His breath catches, just a little.

“I want you. I want the bar. I want Jamie. I want all of this. But I also want to walk away from the game knowing I didn’t quit before I was done. I want to make that call, not the game.”

He nods once. Then again, slower. If anyone can understand where I’m coming from, it’s Thatcher.

“Then go,” he says.

I cross the room, reach for his hand, and pull it gently from the lacquered wood.

“I want you, Thatcher. We can do this. If you want to.”

Thatcher’s gaze melts and he cups my face, a thumb brushing close to my lips.

“Of course I want to, Rory.”

“I love you,” I tell him, feeling wet tracks down my face. I’m not sad, just overwhelmed by emotion.

His lips are shaking as they brush over mine.

“I love you,” he answers back, the words skating across my lips.

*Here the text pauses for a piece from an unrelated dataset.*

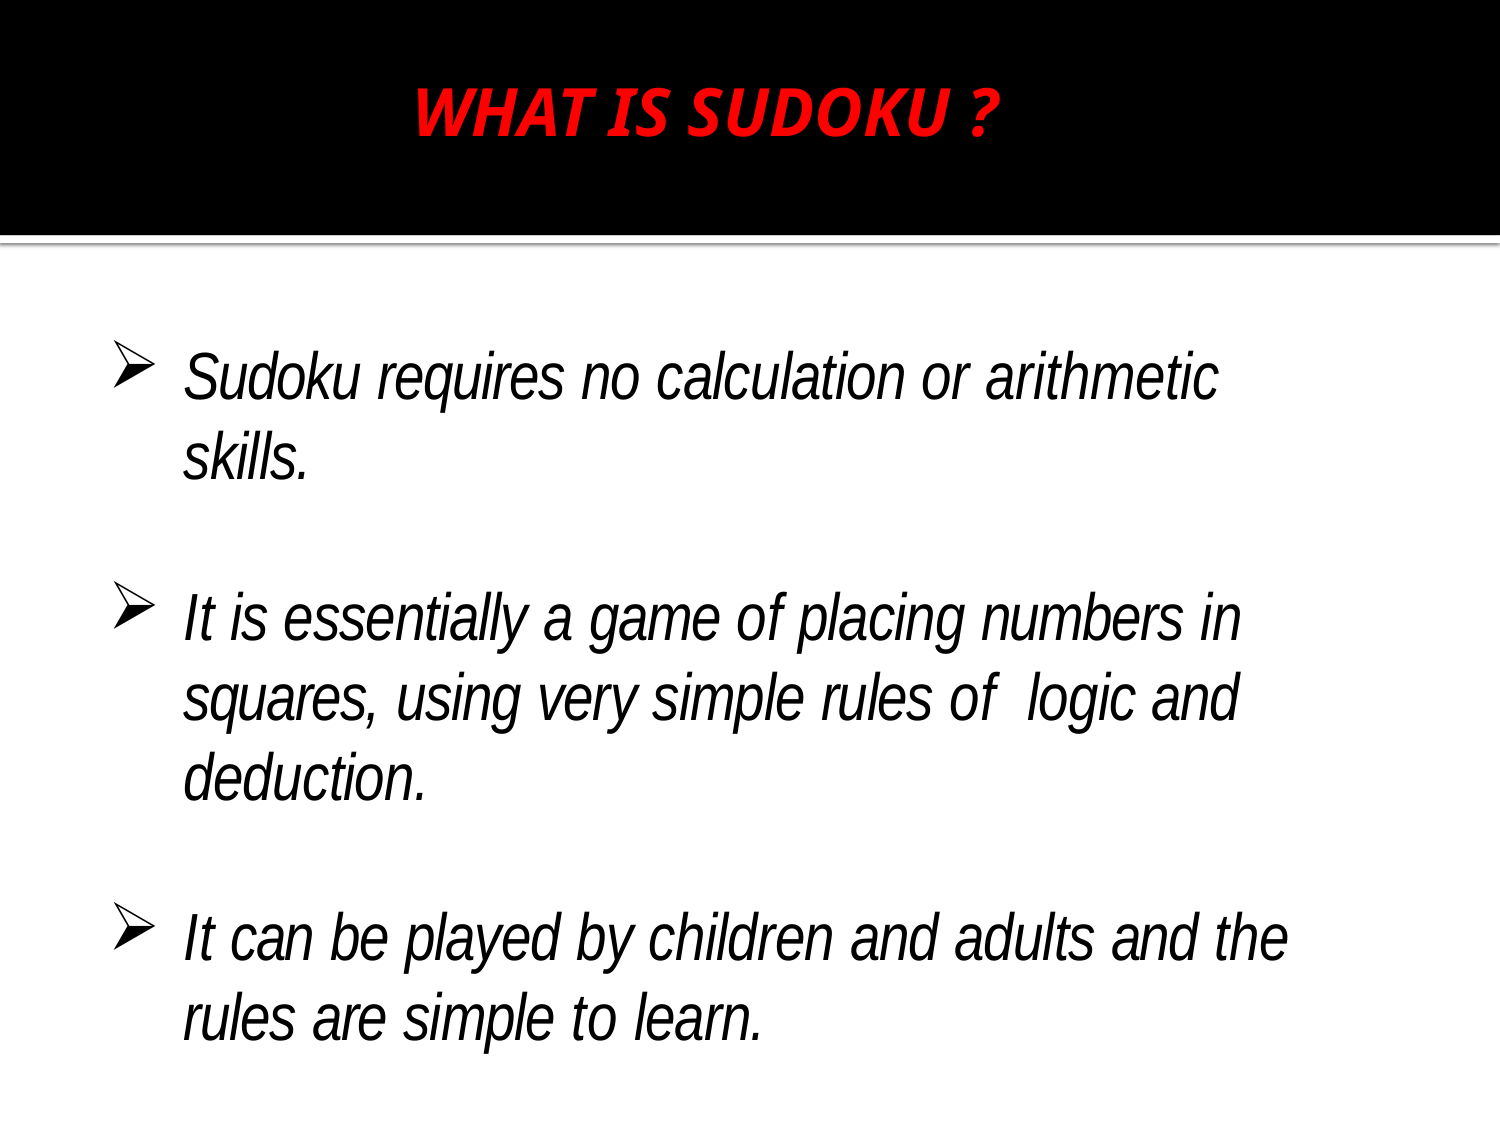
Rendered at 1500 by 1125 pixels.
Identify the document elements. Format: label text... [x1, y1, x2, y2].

text_box Sudoku requires no calculation or arithmetic skills. It is essentially a game of placing numbers in squares, using very simple rules of logic and deduction. It can be played by children and adults and the rules are simple to learn. [106, 331, 1347, 1055]
text_box WHAT IS SUDOKU ? [397, 62, 1103, 158]
picture [0, 244, 1500, 251]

We stay like that for a long time, kissing, vulnerable, too many emotions for words.

“When I come back,” I finally say. “I want the bar to be everything we imagined.”

He holds my gaze.

“You’d better,” he murmurs. “Because I’m not doing the drywall twice. Not to mention the custom builds.”

We laugh. It’s small. Quiet. Real.

And I kiss him as he runs his fingers through my hair with sawdust on his hands.